━━━ Excerpted passage

Description: Concepts of relationships between data, cyber, and GEOINT.
Prerequisites: Acceptance into the Geospatial Intelligence Program or by approval.

What is GEOG 479?

This course teaches students the fundamentals of cyberspace, including why cyber geography is important, how data and observables are used, what products are produced for decision making, and a look at emerging forces of change in the field. The course will be taught over 10 weeks, and activities will include both individual and team work.

This course will teach students the following concepts:

  • the impacts of increased flow of information across the world and the risks associated with that increase
  • the role and use of Geospatial Intelligence in the cyber domain ranging from cyberwarfare to cyberterrorism, disaster response, and humanitarian relief
  • the degree and impact of Internet censorship in various parts of the world and how it is commonly measured

What will be expected of you?

This course requires a minimum of 8-12 hours of student activity each week, depending on the speed at which you work. Included in the 8-12 hours each week is time to complete projects and related activities. Some weeks, you may spend less time than that, so keep this in mind in the tougher weeks (when you'll be making up the difference!). You'll be glad to know that you don't have to show up for class at a certain time! All you need to do is complete each project and a quiz before the published deadline at the end of the week.

You will need to check out the course discussion forums regularly. That's where students and the instructors share comments, pose questions, and suggest answers. I strongly encourage you to get in the habit of logging in to the course website every day to check in on the class. With only occasional exceptions, I check message boards six (and usually seven) days a week. You can be sure that I will read, but not necessarily respond to, every single message. If I anticipate not logging in for more than a day, I will let you know and also clearly state when you can next expect to hear from me.

My colleagues and I have worked hard to make this the most effective and convenient educational experience possible. How much and how well you learn is ultimately up to you. You will succeed if you are diligent about keeping up with the class schedule and if you take advantage of opportunities to communicate with me as well as with your fellow students.

Course Goals and Outcomes

At the end of this course, students will be able to:

  • apply the fundamentals and principles of cyber geography and classify the spatial aspects of information;
  • interpret/uncover cyber events using the relationship to location on the earth where the start, end, and content of the interactions provide meaning;
  • compare expectations and rights of individuals and governments related to the use of geolocation technologies, data, and privacy from various perspectives;
  • describe ways to model and visualize the increase of information resources;
  • discuss ways the Intelligence Community collects and analyzes cyber information;
  • demonstrate the application of geospatial intelligence to cyberspace operations;
  • evaluate potential technology paths to mitigate Intelligence blind spots;
  • anticipate the impact of the Information Communications Technology explosion on the continent of Africa;
  • perform social media network analysis using application software to create analytic products.

Required Course Materials

Required Textbooks

This course requires the following textbook.

━━━━━━
━━━ Information supplied

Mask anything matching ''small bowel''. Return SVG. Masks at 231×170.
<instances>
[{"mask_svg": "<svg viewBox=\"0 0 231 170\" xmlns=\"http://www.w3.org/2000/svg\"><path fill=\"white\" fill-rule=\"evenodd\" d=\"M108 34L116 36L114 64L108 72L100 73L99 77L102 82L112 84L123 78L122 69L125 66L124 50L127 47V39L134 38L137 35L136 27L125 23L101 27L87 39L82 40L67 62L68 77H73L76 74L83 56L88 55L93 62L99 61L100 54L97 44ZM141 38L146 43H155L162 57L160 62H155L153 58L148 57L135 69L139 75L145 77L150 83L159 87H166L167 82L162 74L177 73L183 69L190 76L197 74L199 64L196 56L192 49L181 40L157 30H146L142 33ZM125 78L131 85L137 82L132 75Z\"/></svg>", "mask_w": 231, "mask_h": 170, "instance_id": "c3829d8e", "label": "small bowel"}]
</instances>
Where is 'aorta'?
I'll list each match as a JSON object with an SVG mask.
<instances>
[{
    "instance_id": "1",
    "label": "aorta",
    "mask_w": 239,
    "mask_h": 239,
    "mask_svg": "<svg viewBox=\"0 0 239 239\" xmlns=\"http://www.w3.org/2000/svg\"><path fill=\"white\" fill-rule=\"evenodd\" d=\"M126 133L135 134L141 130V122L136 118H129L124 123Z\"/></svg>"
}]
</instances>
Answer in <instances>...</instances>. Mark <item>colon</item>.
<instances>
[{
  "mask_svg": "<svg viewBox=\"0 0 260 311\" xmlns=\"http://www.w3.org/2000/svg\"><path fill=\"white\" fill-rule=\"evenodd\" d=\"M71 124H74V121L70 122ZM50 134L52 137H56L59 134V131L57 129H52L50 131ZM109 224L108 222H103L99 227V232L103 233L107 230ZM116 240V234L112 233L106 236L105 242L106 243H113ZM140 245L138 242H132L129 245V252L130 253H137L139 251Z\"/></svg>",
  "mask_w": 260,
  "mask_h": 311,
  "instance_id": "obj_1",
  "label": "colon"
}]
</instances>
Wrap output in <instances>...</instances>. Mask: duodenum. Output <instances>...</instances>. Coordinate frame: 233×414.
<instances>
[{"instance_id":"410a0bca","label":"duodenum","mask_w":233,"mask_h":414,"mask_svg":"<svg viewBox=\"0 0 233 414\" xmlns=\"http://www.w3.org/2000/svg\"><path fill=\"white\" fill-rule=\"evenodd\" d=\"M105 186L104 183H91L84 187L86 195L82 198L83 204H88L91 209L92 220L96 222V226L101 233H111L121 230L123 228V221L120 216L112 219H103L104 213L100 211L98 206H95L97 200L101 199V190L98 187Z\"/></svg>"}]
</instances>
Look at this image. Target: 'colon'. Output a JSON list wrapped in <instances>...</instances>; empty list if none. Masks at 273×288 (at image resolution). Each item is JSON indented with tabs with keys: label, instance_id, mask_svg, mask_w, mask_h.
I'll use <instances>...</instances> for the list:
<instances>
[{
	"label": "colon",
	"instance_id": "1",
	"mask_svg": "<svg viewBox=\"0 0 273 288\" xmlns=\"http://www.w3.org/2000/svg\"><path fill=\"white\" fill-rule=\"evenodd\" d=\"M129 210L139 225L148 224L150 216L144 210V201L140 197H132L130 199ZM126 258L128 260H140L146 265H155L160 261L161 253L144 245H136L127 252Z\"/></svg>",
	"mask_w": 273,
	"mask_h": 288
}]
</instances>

━━━━━━

■ List of tasks:
1. List the concepts that the GEOG 479 course description says the course will teach students.
2. Write the next part of the GEOG 479 course description, picking up after its final sentence.
None of the items matter here.

■ Per-task outputs:
1.
- the impacts of increased flow of information across the world and the risks associated with that increase
- the role and use of Geospatial Intelligence in the cyber domain ranging from cyberwarfare to cyberterrorism, disaster response, and humanitarian relief
- the degree and impact of Internet censorship in various parts of the world and how it is commonly measured

2.
Hansen, Derek L., Shneiderman, Ben, and Smith Mark A., "Analyzing Social Media Networks with NodeXL", Morgan Kaufmann Publishers, Copyright 2020 Second edition, Paperback, ISBN 978-0-12-817756-3.

The book is available on sites such as Amazon.

Required Software

Some version of Excel, 2007 or later is required. The software used in the course is compatible with these versions only. Versions of Excel prior to 2007 are not compatible at this time.

NodeXL Pro is available for download at a cost of $49 for a one year license. You can download NodeXL through the Social Media Research Foundation website.

All other materials needed for this course are presented online through our course website and in Canvas. In order to access all materials, you need to have an active Penn State Access Account user ID and password (used to access the online course resources). If you have any questions about obtaining or activating your Penn State Access Account, please contact the Outreach Helpdesk (for World Campus students) or the IT Service Desk (for students at all other campus locations).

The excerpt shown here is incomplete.